L'homme observa une à une les trois silhouettes floues présentes devant lui, ferma à nouveau les yeux, cette fois très fort, dans l'espoir de dissiper les poussières qui l'empêchaient de voir correctement. Mais qu'est-ce qui dérangeait son œil droit ?... Il toucha sa paupière du bout des doigts, mais cela lui arracha un faible gémissement de douleur : son œil était si douloureux, et… Il se rendit compte qu'il était borgne. Faiblement, il se passa la main sur la joue, puis sur tout le visage. Cela lui fit un mal de chien. Sa peau, par endroits, était rugueuse, ou alors au contraire, beaucoup trop lisse. Il était mal rasé au niveau du menton et des joues, mais ses blessures avaient tout brûlé à certains points. Des brûlures. Il frissonna d'horreur en essayant d'imaginer son visage. L'arrière de son crâne le torturait à cause de la douleur aigue qui l'habitait. En touchant cette fois sa nuque, il sentit un liquide chaud et poisseux couler entre ses doigts. L'hémorragie semblait plutôt grave mais il se dit qu'il s'en occuperait plus tard.

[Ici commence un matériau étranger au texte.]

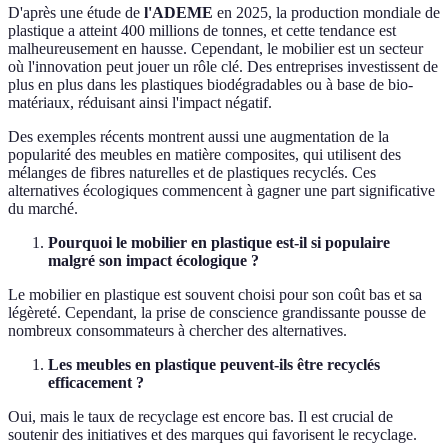
D'après une étude de
l'ADEME
en 2025, la production mondiale de
plastique a atteint 400 millions de tonnes, et cette tendance est
malheureusement en hausse. Cependant, le mobilier est un secteur
où l'innovation peut jouer un rôle clé. Des entreprises investissent de
plus en plus dans les plastiques biodégradables ou à base de bio-
matériaux, réduisant ainsi l'impact négatif.
Des exemples récents montrent aussi une augmentation de la
popularité des meubles en matière composites, qui utilisent des
mélanges de fibres naturelles et de plastiques recyclés. Ces
alternatives écologiques commencent à gagner une part significative
du marché.
Pourquoi le mobilier en plastique est-il si populaire
malgré son impact écologique ?
Le mobilier en plastique est souvent choisi pour son coût bas et sa
légèreté. Cependant, la prise de conscience grandissante pousse de
nombreux consommateurs à chercher des alternatives.
Les meubles en plastique peuvent-ils être recyclés
efficacement ?
Oui, mais le taux de recyclage est encore bas. Il est crucial de
soutenir des initiatives et des marques qui favorisent le recyclage.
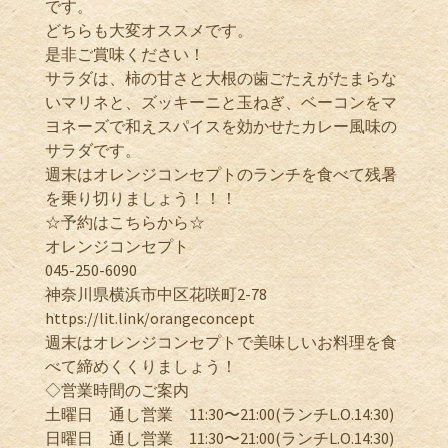
です。
どちらも大変オススメです。
是非ご賞味ください！
サラダは、柿の甘さと大根の歯ごたえがたまらな
いマリネと、ズッキーニと玉ねぎ、ベーコンをマ
ヨネーズで和えスパイスを効かせたカレー風味の
サラダです。
週末はオレンジコンセプトのランチを食べて残暑
を乗り切りましょう！！！
☆予約はこちらから☆
オレンジコンセプト
045-250-6090
神奈川県横浜市中区花咲町2-78
https://lit.link/orangeconcept
週末はオレンジコンセプトで美味しいお料理を食
べて締めくくりましょう！
◇営業時間のご案内
土曜日 通し営業 11:30〜21:00(ランチL.O.14:30)
日曜日 通し営業 11:30〜21:00(ランチL.O.14:30)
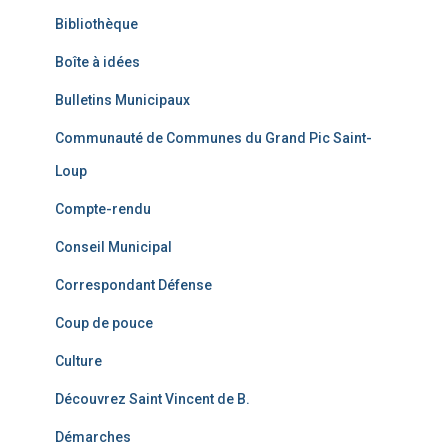
Bibliothèque
Boîte à idées
Bulletins Municipaux
Communauté de Communes du Grand Pic Saint-
Loup
Compte-rendu
Conseil Municipal
Correspondant Défense
Coup de pouce
Culture
Découvrez Saint Vincent de B.
Démarches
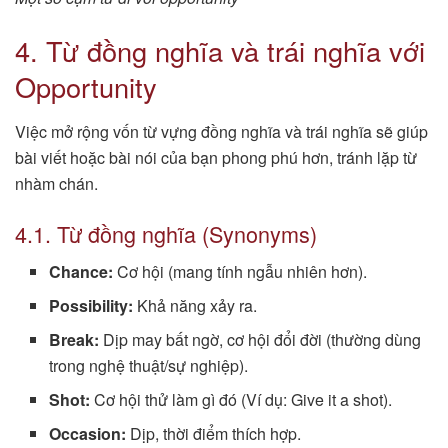
4. Từ đồng nghĩa và trái nghĩa với
Opportunity
Việc mở rộng vốn từ vựng đồng nghĩa và trái nghĩa sẽ giúp
bài viết hoặc bài nói của bạn phong phú hơn, tránh lặp từ
nhàm chán.
4.1. Từ đồng nghĩa (Synonyms)
Chance:
Cơ hội (mang tính ngẫu nhiên hơn).
Possibility:
Khả năng xảy ra.
Break:
Dịp may bất ngờ, cơ hội đổi đời (thường dùng
trong nghệ thuật/sự nghiệp).
Shot:
Cơ hội thử làm gì đó (Ví dụ: Give it a shot).
Occasion:
Dịp, thời điểm thích hợp.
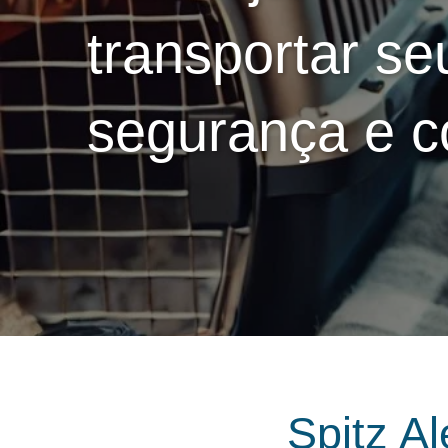
transportar s
segurança e c
Spitz A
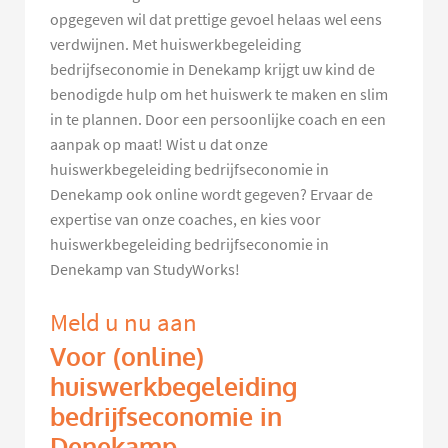
opgegeven wil dat prettige gevoel helaas wel eens
verdwijnen. Met huiswerkbegeleiding
bedrijfseconomie in Denekamp krijgt uw kind de
benodigde hulp om het huiswerk te maken en slim
in te plannen. Door een persoonlijke coach en een
aanpak op maat! Wist u dat onze
huiswerkbegeleiding bedrijfseconomie in
Denekamp ook online wordt gegeven? Ervaar de
expertise van onze coaches, en kies voor
huiswerkbegeleiding bedrijfseconomie in
Denekamp van StudyWorks!
Meld u nu aan
Voor (online)
huiswerkbegeleiding
bedrijfseconomie in
Denekamp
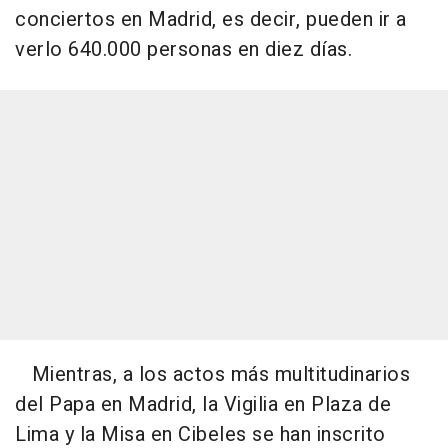
conciertos en Madrid, es decir, pueden ir a
verlo 640.000 personas en diez días.
Mientras, a los actos más multitudinarios
del Papa en Madrid, la Vigilia en Plaza de
Lima y la Misa en Cibeles se han inscrito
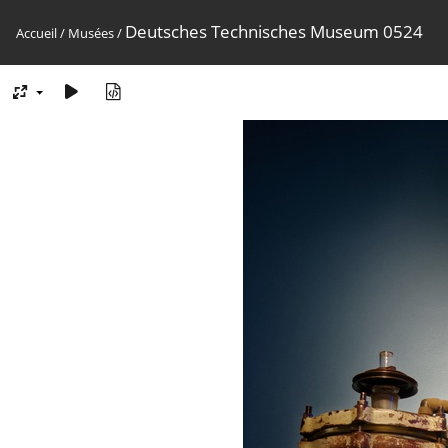
Deutsches Technisches Museum 0524
Accueil
/
Musées
/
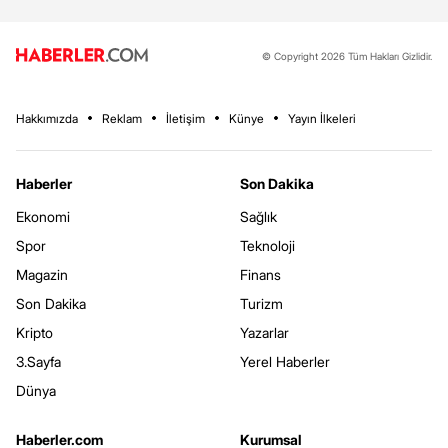
© Copyright 2026 Tüm Hakları Gizlidir.
Hakkımızda
Reklam
İletişim
Künye
Yayın İlkeleri
Haberler
Son Dakika
Ekonomi
Sağlık
Spor
Teknoloji
Magazin
Finans
Son Dakika
Turizm
Kripto
Yazarlar
3.Sayfa
Yerel Haberler
Dünya
Haberler.com
Kurumsal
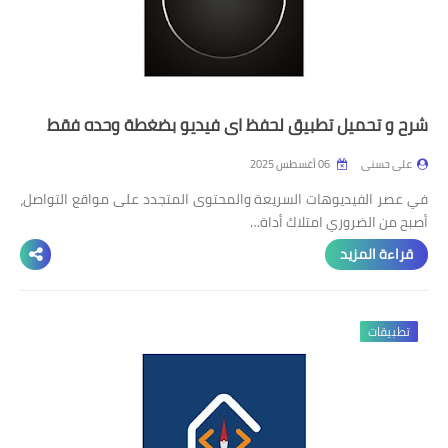
شرح و تحميل تطبيق لحفظ اي فيديو بضغطة وحده فقط
على حسنى
06 أغسطس 2025
في عصر الفيديوهات السريعة والمحتوى المتجدد على مواقع التواصل،
أصبح من الضروري امتلاك أداة…
قراءة المزيد
تطبيقات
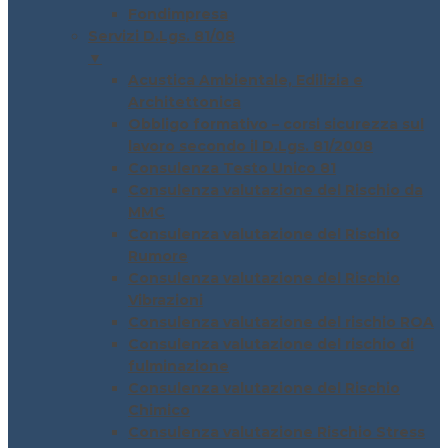
Fondimpresa
Servizi D.Lgs. 81/08
▼
Acustica Ambientale, Edilizia e
Architettonica
Obbligo formativo – corsi sicurezza sul
lavoro secondo il D.Lgs. 81/2008
Consulenza Testo Unico 81
Consulenza valutazione del Rischio da
MMC
Consulenza valutazione del Rischio
Rumore
Consulenza valutazione del Rischio
Vibrazioni
Consulenza valutazione del rischio ROA
Consulenza valutazione del rischio di
fulminazione
Consulenza valutazione del Rischio
Chimico
Consulenza valutazione Rischio Stress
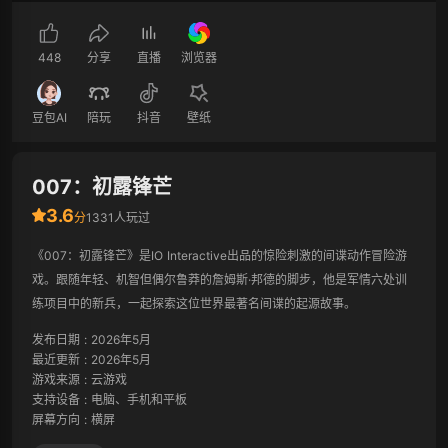
448
分享
直播
浏览器
豆包AI
陪玩
抖音
壁纸
007：初露锋芒
3.6
分
1331人玩过
《007：初露锋芒》是IO Interactive出品的惊险刺激的间谍动作冒险游
戏。跟随年轻、机智但偶尔鲁莽的詹姆斯·邦德的脚步，他是军情六处训
练项目中的新兵，一起探索这位世界最著名间谍的起源故事。
发布日期
:
2026年5月
最近更新
:
2026年5月
游戏来源
:
云游戏
支持设备
:
电脑、手机和平板
屏幕方向
:
横屏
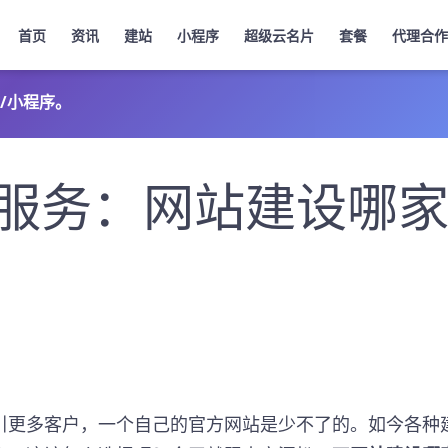
首页
资讯
建站
小程序
超级云名片
套餐
代理合作
/小程序。
服务：网站建设哪
引更多客户，一个自己的官方网站是少不了的。如今各种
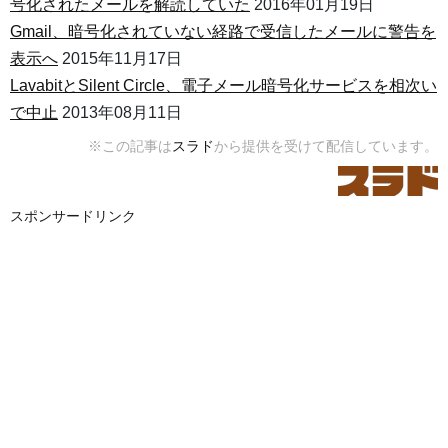
号化されたメールを解読していた
2016年01月19日
Gmail、暗号化されていない経路で受信したメールに警告を
表示へ
2015年11月17日
LavabitとSilent Circle、電子メール暗号化サービスを相次い
で中止
2013年08月11日
※この記事は
スラド
から提供を受けて配信しています。
スポンサードリンク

Il daigna lever la tête. La verdure autour de lui et tous ces arbres, ainsi que la température agréable et douce, tout cela accompagné du chant entraînant des oiseaux lui laissaient comprendre qu'ils étaient dans une forêt à la période savoureuse du printemps.
Il observa de nouveaux les trois silhouettes silencieuses, voyant cette fois un peu plus clair : deux hommes ainsi qu'un adolescent en bas âge, tous vêtus de noir et de kaki, des sortes de tenues militaires revisitées. Ils portaient des masques en tissu représentant la dentition d'un squelette humain, qui recouvraient le bas de leur visage, ne découvrant que leurs yeux sombres le fixant. Il baissa lentement les yeux vers son corps, se demandant s'il était vêtu de la même manière. Assis sur l'herbe, les jambes tordues dans une étrange position, il portait quant à lui des lambeaux qu'on ne pouvait qualifier de vêtements, noircis, abîmés, et tâchés de marron, ou plutôt d'un rouge brique très foncé. Encore du sang.

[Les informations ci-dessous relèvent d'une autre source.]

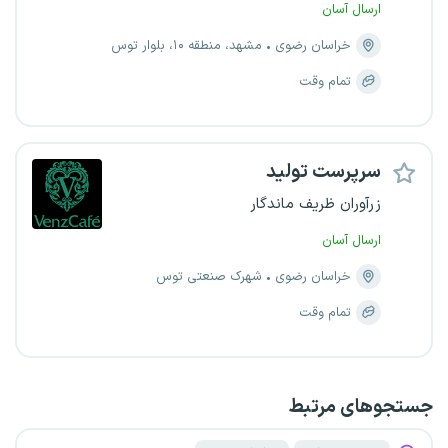
ارسال آسان
خراسان رضوی
مشهد، منطقه ۱۰، بلوار توس
تمام وقت
سرپرست تولید
زرآوران ظریف ماندگار
ارسال آسان
خراسان رضوی
شهرک صنعتی توس
تمام وقت
جستجو‌های مرتبط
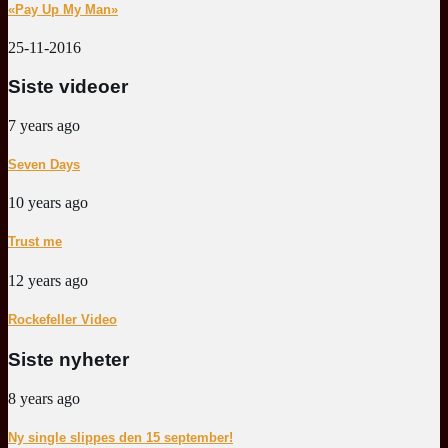
«Pay Up My Man»
25-11-2016
Siste videoer
7 years ago
Seven Days
10 years ago
Trust me
12 years ago
Rockefeller Video
Siste nyheter
8 years ago
Ny single slippes den 15 september!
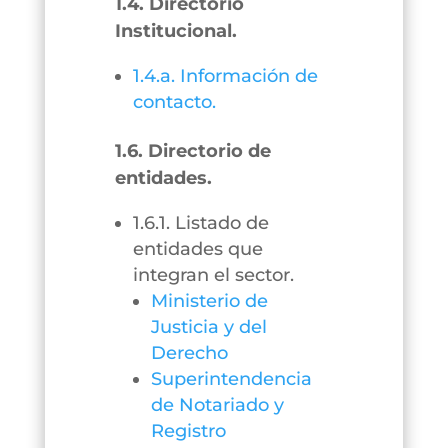
1.4. Directorio
Institucional.
1.4.a. Información de
contacto.
1.6. Directorio de
entidades.
1.6.1. Listado de
entidades que
integran el sector.
Ministerio de
Justicia y del
Derecho
Superintendencia
de Notariado y
Registro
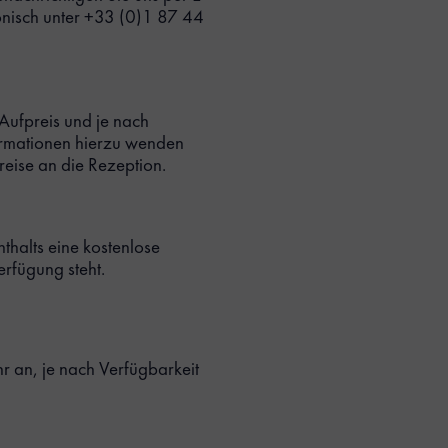
onisch unter +33 (0)1 87 44
Aufpreis und je nach
formationen hierzu wenden
reise an die Rezeption.
thalts eine kostenlose
rfügung steht.
hr an, je nach Verfügbarkeit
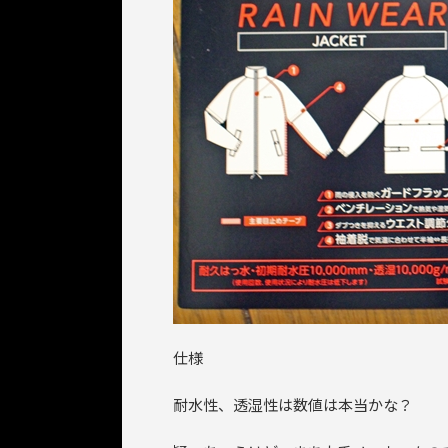
仕様
耐水性、透湿性は数値は本当かな？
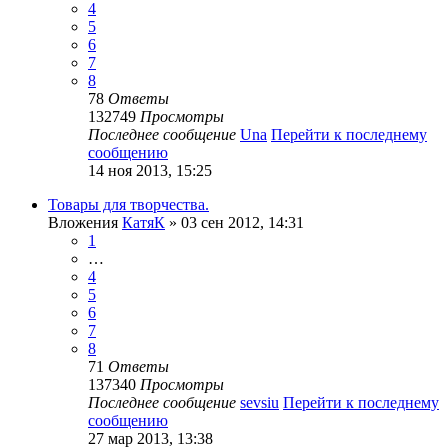
4
5
6
7
8
78
Ответы
132749
Просмотры
Последнее сообщение
Una
Перейти к последнему
сообщению
14 ноя 2013, 15:25
Товары для творчества.
Вложения
КатяК
» 03 сен 2012, 14:31
1
…
4
5
6
7
8
71
Ответы
137340
Просмотры
Последнее сообщение
sevsiu
Перейти к последнему
сообщению
27 мар 2013, 13:38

Il comprit avec effroi que ses jambes étaient tordues sur l'herbe fraîche non sans raison : lorsqu'il essaya de bouger le pied gauche, cela lui arracha un cri tel que les militaires devant lui sursautèrent. Il sentit un liquide salé couler sur ses joues abîmées. Sa seconde jambe… Il eut un haut-le-cœur. Son os sortait de son jean troué, et le moindre mouvement faisait noircir sa vue. La douleur qui traversait tout son corps était insupportable, il la sentait parfaitement bien, à présent. De grosses perles de sueur roulaient sur son front. Mais la raison de son effroi était tout autre, bien pire encore…

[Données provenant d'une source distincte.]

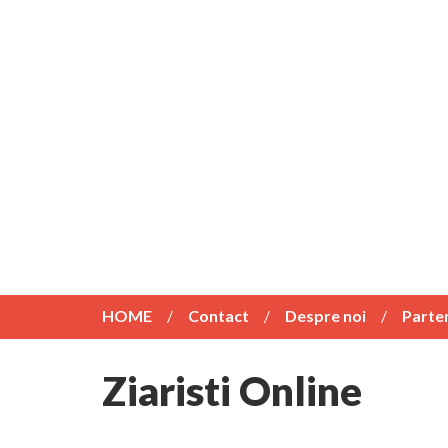
HOME
Contact
Despre noi
Parte
Ziaristi Online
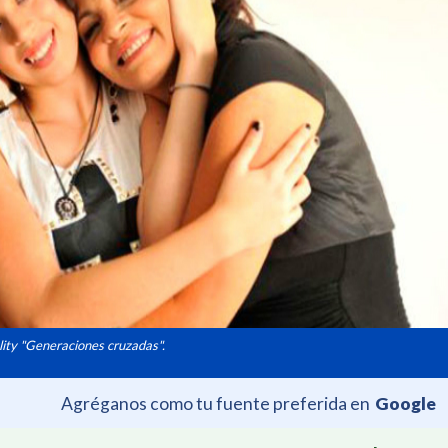
ality "Generaciones cruzadas".
Agréganos como tu fuente preferida en
Google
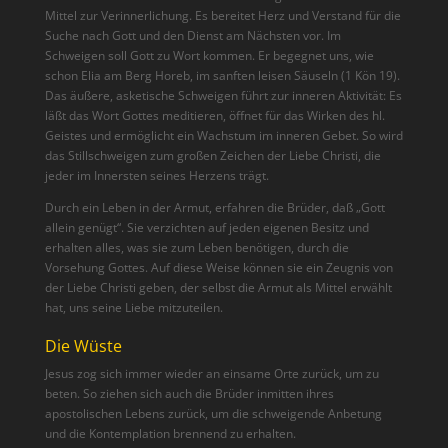
Mittel zur Verinnerlichung. Es bereitet Herz und Verstand für die
Suche nach Gott und den Dienst am Nächsten vor. Im
Schweigen soll Gott zu Wort kommen. Er begegnet uns, wie
schon Elia am Berg Horeb, im sanften leisen Säuseln (1 Kön 19).
Das äußere, asketische Schweigen führt zur inneren Aktivität: Es
läßt das Wort Gottes meditieren, öffnet für das Wirken des hl.
Geistes und ermöglicht ein Wachstum im inneren Gebet. So wird
das Still­schweigen zum großen Zeichen der Liebe Chri­sti, die
jeder im Innersten seines Herzens trägt.
Durch ein Leben in der Armut, erfahren die Brüder, daß „Gott
allein genügt“. Sie verzichten auf jeden eigenen Besitz und
erhalten alles, was sie zum Leben benötigen, durch die
Vorsehung Gottes. Auf diese Weise können sie ein Zeugnis von
der Liebe Christi geben, der selbst die Armut als Mittel erwählt
hat, uns seine Liebe mitzuteilen.
Die Wüste
Jesus zog sich immer wieder an einsame Orte zurück, um zu
beten. So ziehen sich auch die Brüder inmitten ihres
apostolischen Lebens zurück, um die schweigende Anbetung
und die Kontemplation brennend zu erhalten.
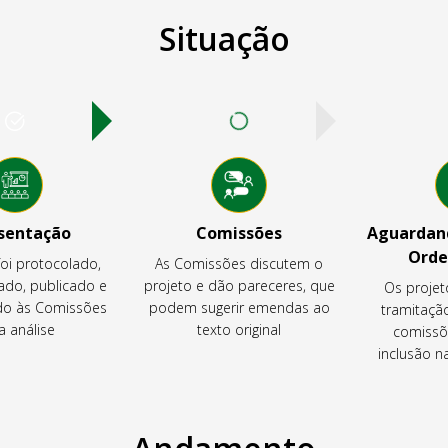
Situação
sentação
Comissões
Aguardand
Orde
foi protocolado,
As Comissões discutem o
ado, publicado e
projeto e dão pareceres, que
Os projet
o às Comissões
podem sugerir emendas ao
tramitaçã
a análise
texto original
comissõ
inclusão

–Quel est ton nom ? Lui demanda soudain l'homme le plus grand parmi les trois en avançant d'un pas vers lui. Qui es-tu ?
Il le regarda avec détresse et désespoir. Rien qu'à cette question, il se figea et les chants mélodieux qui ne cessaient guère en fond devinrent presque macabres, leur ton guilleret lui torturant l'esprit.
Je…
–Je ne sais pas.
Ps : celui qui devine la référence dans le titre a un cookie.